Don't pull an "all nighter." You will do better if you are rested, and cramming often leads to a superficial and confused knowledge of the material you have studied. There is a reason why sleep deprivation is used as torture. Failure to follow #4 and 5 can lead to writing nonsense on exams. Teachers often fall off their chairs laughing at some of the silly statements that appear on finals.
6. Resist the urge to party on "off" days.
Instead, if you have a break in your exam schedule, use it to get a head start on the exams coming up. This can be a time to catch up on missed reading. REMEMBER: if you party, you will need to recover! And research has shown that people who engage in high risk drinking deaden their cognitive skills (ability to recall and organize information, etc.)
7. Double check exam times.
You might think this is unnecessary. "Oh, I would never forget my exam times", you might say, "I have even had nightmares about them!" Nevertheless, it has happened. When you are taking many exams in the same week, it is easy to confuse the times. Write the time on a sticky note and put it on your refrigerator, computer, class books...anything that you will see on a regular basis.

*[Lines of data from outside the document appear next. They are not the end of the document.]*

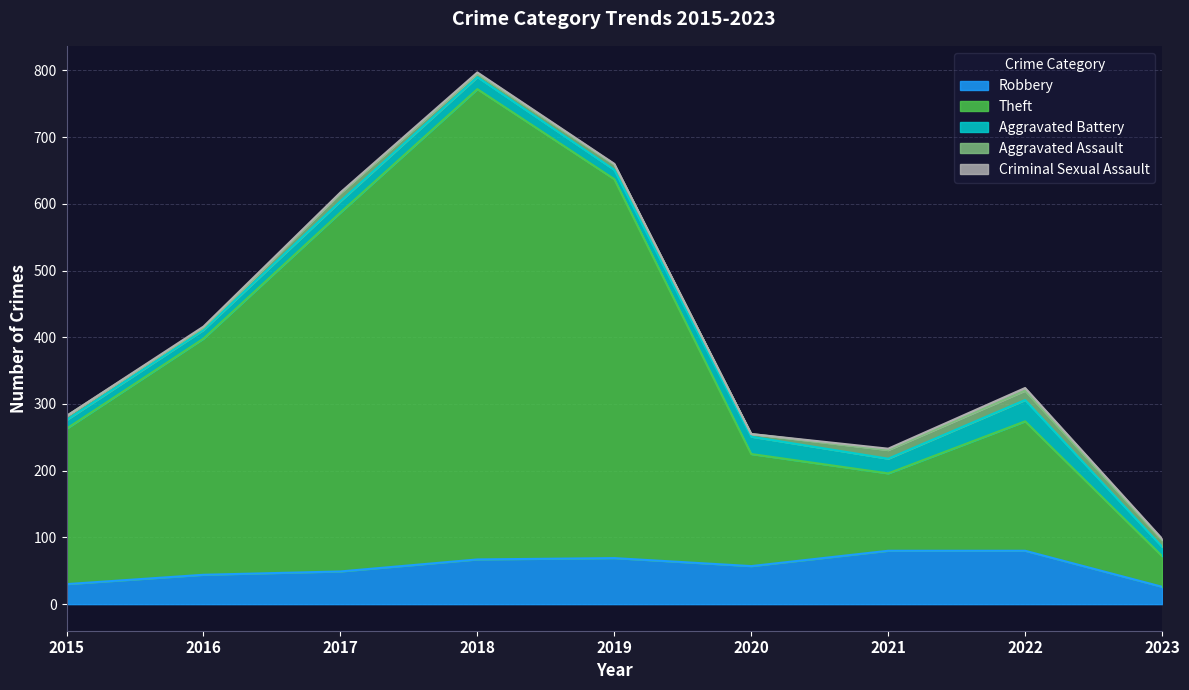

Which series has the largest range (max minus min)?

Theft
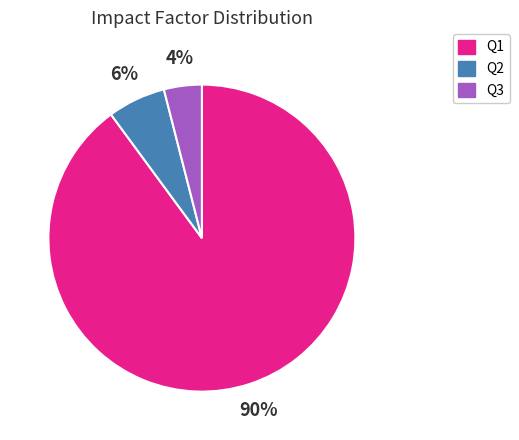

Which slice is the smallest?

Q3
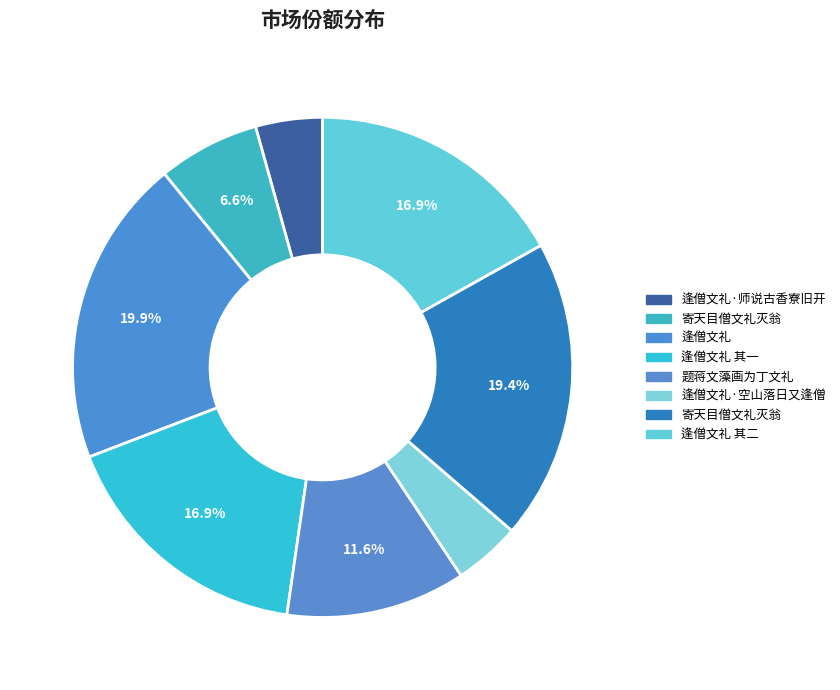

To the nearest percent, what is the difference between the largest and smallest slice percentages?

16%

8. Follow the rules of good exam taking.
Start by taking a couple of deep breaths to relax your body and then read the directions for the exam thoroughly. Skim through the entire test before you begin so that you are better able to budget your time. If you get stuck on a problem, move on and come back to it. Later questions may give you the information you need to answer the first question. Concentrate, if you notice yourself daydreaming simply bring your focus back to the test. Ask for clarification if something is unclear and proofread your work before handing in the exam.
9. Don't worry about others finishing earlier than you.
This could mean ANYTHING. It often means these students have written a mediocre or poor exam. Take the time YOU need and don't worry about the time someone else needs.
10. When the exam is over...let it go!
Forget it! Move on to the next one, or go enjoy the break! If you do have major concerns, make an appointment to see your professor at a mutually convenient time.